While Nixon administration intermittently carried on the efforts with NLF, DRV, and RVN in Paris seeking a bilateral withdrawal of militaries of North Vietnam and America, the North were adamant and demanded America to withdraw unilaterally along with a forced termination of Thieu’s regime. As this period of no apparent solutions continued, Secretary of State Kissinger now approached China with stacks of documents which included satellite images and other intelligence reports about the USSR military information. In exchange, the PRC Premier Elai assured Chinese support to bring the Vietnam War to its termination. Along with providing the documents, Nixon administration made it clear to the Chinese that America was no longer interested in modernization of South Vietnam. It just wanted to get out as soon as it could.

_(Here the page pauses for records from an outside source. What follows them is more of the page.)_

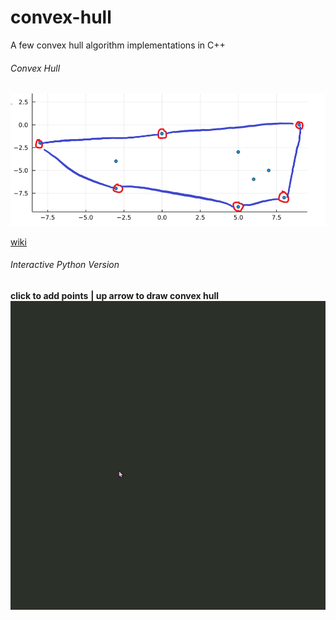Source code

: # convex-hull
A few convex hull algorithm implementations in C++

###### Convex Hull
![](./media/conv_hull_1.png)


[wiki](https://en.wikipedia.org/wiki/Convex_hull)

###### Interactive Python Version
**click to add points**
**| up arrow to draw convex hull**
![](./python-interactive/media/convex_hull_gif01.gif)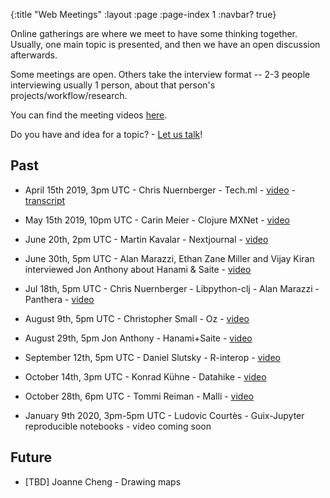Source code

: {:title "Web Meetings"
 :layout :page
 :page-index 1
 :navbar? true}

Online gatherings are where we meet to have some thinking together. Usually, one main topic is presented, and then we have an open discussion afterwards.

Some meetings are open. Others take the interview format -- 2-3 people interviewing usually 1 person, about that person's projects/workflow/research.

You can find the meeting videos [here](http://yt.vu/+scicloj).

Do you have and idea for a topic? - [Let us talk](../about/#where)!

## Past

- April 15th 2019, 3pm UTC - Chris Nuernberger - Tech.ml - [video](https://www.youtube.com/watch?v=NyMABoUEj20&t=6m50s) - [transcript](https://github.com/joinr/sciclojminutes/blob/master/meeting.org)
- May 15th 2019, 10pm UTC - Carin Meier - Clojure MXNet - [video](https://www.youtube.com/watch?v=niCq-pvDyZc)
- June 20th, 2pm UTC - Martin Kavalar - Nextjournal - [video](https://www.youtube.com/watch?v=MI9tl-3kNS0)
- June 30th, 5pm UTC - Alan Marazzi, Ethan Zane Miller and Vijay Kiran
 interviewed Jon Anthony about Hanami & Saite - [video](https://www.youtube.com/watch?v=ld5du3L-emM)
- Jul 18th, 5pm UTC - Chris Nuernberger - Libpython-clj - Alan Marazzi - Panthera - [video](https://www.youtube.com/watch?v=ajDiGS73i2o)

- August 9th, 5pm UTC - Christopher Small - Oz - [video](https://youtu.be/CRLvHgQzhmI)
- August 29th, 5pm Jon Anthony - Hanami+Saite - [video](https://youtu.be/3Hx7kbub9YE)

- September 12th, 5pm UTC - Daniel Slutsky - R-interop - [video](https://www.youtube.com/watch?v=XoVX2Ezi_YM)

- October 14th, 3pm UTC - Konrad Kühne - Datahike - [video](https://youtu.be/Hjo4TEV81sQ)

- October 28th, 6pm UTC - Tommi Reiman - Malli - [video](https://youtu.be/YhP6tI22uQ4)

- January 9th 2020, 3pm-5pm UTC - Ludovic Courtès - Guix-Jupyter reproducible notebooks - video coming soon

## Future

- [TBD] Joanne Cheng - Drawing maps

Le Duc Tho, a major politician of the North Vietnam, explained the situation to Kissinger that United States can surely carry on its effort to strengthen the military of the South Vietnam and leave as many ‘advisors’. Tho wondered if these puppet troops could actually be able to fight as a versatile army within a feasible time period. Kissinger was missing the point that these steps were only prolonging the war, which the North Vietnamese had been fighting for generations and there was no way for US to counter the natives who were willing to sacrifice everything.
When Zhou Enlai and Le Duc Tho had a meeting to talk about the war, Tho trusted Enlai’s advice without being aware of the secret exchanges between Nixon administration and Enlai. Basically Enlai successfully convinced Tho that he should grant Nixon, Kissinger, and Thieu their wish and recognize the power of Theiu. Enlai effectively argued that this would actually help the North Vietnamese in their cause too. It would be much easier for the North Vietnam to gain victory once American military was out from the south. This Enlai-Tho meeting was critical because Nixon and Kissinger were prepared for that period of ‘decent interval’.
In applying this decent interval strategy, Nixon administration wanted a period significant enough between the US withdrawal and the inevitable fall of South Vietnam to communism that would divert the blame from America’s abandonment to failure of the South Vietnam to defend itself.
In 1973, the United States, South Vietnam, North Vietnam, and the Provisional Revolutionary Government (of NLF) agreed in a meeting in Paris to bring an end to this era of atrocity. It was decided that there will be interim government with equal powers to PRG, GVN, and the DRV, which was practically an invitation for communist takeover of South Vietnam. Nixon announced his retirement after the Watergate scandal in 1973 which further curbed his public rating. Congress approved, for one last time, a fund of $300 million to retrieve the Americans back.
As Ho Chi Minh exclaimed in 1966, If by ‘final victory’ you mean the departure of the Americans, then we will fight to final victory. Everything depends on the Americans. If they want to make war for twenty years then we shall make war for twenty years. If they want to make peace, we shall make peace and invite them to tea afterwards.